The festival at Jaipur, the pink-coloured capital of Rajasthan, began in 2006 and over the years has attracted guests such as Vikram Seth, Fatima Bhutto, Rana Dasgupta, Tina Brown, Salman Rushdie, Mohsin Hamid and Mohammed Hanif. The article in Open, written by political editor Hartosh Singh Bal – himself a novelist – takes several swipes at foreign writers based in India, particularly those from Britain, who he says report a specific vision of the country. And yet, he says, such people are fawned upon by the Indian literary establishment.

"Our ability to fawn extends well beyond the foreign correspondent. Our publishers need the stamp of British approval.

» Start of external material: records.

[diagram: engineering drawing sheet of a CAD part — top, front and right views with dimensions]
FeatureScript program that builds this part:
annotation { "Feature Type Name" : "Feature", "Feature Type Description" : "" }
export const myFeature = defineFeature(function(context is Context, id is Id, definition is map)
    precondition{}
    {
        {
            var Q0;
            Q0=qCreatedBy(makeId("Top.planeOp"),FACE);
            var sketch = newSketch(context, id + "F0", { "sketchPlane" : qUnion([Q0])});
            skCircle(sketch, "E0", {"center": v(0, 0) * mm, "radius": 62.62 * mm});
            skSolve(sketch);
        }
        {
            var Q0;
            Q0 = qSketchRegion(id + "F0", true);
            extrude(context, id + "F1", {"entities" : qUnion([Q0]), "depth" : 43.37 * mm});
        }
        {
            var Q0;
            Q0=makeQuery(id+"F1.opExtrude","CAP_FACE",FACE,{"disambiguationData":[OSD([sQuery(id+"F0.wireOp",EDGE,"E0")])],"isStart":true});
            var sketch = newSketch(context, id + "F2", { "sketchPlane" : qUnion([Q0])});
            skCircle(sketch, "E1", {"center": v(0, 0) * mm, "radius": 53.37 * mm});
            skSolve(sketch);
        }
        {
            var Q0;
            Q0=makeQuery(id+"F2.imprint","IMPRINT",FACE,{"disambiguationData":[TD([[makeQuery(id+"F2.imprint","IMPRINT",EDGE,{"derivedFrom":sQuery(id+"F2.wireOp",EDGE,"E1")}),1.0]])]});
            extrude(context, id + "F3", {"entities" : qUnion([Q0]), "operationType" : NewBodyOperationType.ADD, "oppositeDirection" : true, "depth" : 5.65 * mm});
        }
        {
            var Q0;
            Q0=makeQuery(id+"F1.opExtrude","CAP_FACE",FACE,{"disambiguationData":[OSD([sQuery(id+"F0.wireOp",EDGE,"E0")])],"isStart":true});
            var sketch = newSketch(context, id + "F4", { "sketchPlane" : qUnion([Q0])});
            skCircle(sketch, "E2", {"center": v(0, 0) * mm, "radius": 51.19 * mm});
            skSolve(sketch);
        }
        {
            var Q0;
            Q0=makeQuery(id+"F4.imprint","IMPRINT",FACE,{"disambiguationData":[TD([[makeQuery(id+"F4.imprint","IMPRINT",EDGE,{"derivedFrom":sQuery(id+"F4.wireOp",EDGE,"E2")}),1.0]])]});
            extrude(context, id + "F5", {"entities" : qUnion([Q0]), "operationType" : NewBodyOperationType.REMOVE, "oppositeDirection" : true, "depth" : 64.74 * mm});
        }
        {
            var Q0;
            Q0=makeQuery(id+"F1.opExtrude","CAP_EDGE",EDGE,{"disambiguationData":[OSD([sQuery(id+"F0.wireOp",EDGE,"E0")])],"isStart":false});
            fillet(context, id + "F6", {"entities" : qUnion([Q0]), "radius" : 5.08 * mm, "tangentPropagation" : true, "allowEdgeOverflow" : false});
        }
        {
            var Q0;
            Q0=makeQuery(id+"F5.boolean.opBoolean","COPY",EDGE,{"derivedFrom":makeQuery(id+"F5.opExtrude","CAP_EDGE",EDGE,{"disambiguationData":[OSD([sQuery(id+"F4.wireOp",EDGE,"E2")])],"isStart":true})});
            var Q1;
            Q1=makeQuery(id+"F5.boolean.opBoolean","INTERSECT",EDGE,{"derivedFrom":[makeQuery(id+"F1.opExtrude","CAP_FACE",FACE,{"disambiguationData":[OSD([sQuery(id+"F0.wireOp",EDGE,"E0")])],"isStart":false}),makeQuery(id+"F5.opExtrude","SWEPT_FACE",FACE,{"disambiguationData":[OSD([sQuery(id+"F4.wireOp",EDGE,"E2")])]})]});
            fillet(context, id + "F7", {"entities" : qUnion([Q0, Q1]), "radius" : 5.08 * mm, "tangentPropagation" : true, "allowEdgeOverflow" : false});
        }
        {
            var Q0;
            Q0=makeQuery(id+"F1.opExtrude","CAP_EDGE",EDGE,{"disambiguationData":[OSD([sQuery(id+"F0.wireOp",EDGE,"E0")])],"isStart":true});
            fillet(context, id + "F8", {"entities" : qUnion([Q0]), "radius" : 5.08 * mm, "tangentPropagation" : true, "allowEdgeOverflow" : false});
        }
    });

All you need to do is compare the advances paid out to books submitted locally with books that first got accepted in the UK," he continued. "This constant need for British approval allows writers from the UK to produce and sell books that should be junked in India."

For now, the argument appears to be cooling. Dalrymple said yesterday that he regretted making the allegation of racism. He said he had invited Mr Bal to attend the festival and to meet him for a drink.

By no small irony, one of the writers appearing at the festival on January 25 is Manu Joseph, whose debut novel, Serious Men, last year won The Hindu newspaper's award for best fiction. He is also editor of Open magazine.